- **Information supplied**
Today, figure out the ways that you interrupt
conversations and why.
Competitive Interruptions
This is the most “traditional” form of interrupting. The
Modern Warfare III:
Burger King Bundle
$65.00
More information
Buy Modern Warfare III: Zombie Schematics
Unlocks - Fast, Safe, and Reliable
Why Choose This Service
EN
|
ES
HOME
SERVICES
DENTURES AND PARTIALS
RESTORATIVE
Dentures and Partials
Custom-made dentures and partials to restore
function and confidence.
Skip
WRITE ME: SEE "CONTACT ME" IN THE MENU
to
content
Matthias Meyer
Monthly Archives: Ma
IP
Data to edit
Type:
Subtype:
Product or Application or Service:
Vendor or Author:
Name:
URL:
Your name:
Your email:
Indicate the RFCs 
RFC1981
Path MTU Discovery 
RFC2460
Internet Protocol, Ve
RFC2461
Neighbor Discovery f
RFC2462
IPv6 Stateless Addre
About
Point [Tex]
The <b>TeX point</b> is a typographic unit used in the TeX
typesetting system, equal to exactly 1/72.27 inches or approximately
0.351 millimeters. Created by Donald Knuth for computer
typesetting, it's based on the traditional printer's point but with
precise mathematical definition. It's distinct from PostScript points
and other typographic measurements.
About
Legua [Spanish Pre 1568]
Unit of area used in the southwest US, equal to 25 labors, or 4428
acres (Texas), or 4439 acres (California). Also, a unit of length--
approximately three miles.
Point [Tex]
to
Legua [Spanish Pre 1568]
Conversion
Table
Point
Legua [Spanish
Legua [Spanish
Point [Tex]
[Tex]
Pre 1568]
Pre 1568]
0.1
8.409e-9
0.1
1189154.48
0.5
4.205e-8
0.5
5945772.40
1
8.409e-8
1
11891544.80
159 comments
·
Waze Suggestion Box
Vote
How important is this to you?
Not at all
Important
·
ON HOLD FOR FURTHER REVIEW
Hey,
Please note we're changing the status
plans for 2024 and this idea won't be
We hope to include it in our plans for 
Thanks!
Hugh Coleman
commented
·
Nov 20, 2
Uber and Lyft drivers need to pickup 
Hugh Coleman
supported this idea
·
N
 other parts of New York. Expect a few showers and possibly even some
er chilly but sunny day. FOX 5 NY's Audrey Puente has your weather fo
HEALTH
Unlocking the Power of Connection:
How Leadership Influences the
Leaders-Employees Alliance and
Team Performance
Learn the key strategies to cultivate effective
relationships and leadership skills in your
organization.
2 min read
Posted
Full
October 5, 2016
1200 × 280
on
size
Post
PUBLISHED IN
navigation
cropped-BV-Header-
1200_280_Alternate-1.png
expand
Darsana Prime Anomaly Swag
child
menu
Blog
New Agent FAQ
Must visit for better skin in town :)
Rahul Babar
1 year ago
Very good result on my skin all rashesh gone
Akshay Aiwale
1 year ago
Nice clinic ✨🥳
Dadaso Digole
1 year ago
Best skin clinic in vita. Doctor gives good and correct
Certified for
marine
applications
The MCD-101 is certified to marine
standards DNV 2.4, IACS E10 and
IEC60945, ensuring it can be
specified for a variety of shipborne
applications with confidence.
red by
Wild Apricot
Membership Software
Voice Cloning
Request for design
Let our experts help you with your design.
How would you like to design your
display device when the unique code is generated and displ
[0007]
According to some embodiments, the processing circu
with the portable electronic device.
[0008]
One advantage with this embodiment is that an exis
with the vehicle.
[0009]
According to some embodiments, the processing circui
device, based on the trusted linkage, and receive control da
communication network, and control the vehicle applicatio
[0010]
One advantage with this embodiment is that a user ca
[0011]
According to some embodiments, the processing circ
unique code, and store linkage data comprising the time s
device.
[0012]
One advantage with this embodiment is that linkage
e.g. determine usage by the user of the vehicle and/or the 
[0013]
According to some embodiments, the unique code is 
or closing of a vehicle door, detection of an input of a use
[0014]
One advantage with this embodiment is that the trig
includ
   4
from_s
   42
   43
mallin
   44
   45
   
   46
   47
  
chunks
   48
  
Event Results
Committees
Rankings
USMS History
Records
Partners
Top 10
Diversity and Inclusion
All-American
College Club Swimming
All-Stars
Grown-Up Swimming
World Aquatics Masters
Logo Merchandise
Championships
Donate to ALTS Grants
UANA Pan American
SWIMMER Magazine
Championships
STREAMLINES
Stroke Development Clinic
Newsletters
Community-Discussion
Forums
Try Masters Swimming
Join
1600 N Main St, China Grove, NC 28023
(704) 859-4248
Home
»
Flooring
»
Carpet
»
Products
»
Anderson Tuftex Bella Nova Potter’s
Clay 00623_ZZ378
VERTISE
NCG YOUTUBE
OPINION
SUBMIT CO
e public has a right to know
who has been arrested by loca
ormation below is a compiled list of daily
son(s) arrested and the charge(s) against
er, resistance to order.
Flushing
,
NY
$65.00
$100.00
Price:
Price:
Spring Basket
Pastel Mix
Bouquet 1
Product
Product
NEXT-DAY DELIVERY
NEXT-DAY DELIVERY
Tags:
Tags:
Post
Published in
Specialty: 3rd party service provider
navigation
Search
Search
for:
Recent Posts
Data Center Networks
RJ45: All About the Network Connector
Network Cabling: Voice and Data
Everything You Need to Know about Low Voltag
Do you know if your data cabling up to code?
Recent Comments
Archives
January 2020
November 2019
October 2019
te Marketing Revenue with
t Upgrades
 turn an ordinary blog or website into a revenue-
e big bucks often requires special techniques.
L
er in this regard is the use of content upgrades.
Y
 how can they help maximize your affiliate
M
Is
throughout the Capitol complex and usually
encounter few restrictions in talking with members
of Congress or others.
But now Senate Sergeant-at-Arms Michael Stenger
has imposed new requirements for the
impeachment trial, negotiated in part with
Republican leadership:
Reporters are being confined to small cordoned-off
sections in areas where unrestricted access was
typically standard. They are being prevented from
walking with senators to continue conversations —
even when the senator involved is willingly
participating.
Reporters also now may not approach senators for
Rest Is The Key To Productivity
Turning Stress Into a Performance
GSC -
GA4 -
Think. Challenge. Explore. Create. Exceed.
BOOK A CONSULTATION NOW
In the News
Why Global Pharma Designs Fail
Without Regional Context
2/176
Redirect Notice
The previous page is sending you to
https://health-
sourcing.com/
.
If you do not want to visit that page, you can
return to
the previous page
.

- **Task instructions**
Gather up, from the records above, each line where the word "skin" appears.

- **Exercise solution**
Must visit for better skin in town :)
Very good result on my skin all rashesh gone
Best skin clinic in vita. Doctor gives good and correct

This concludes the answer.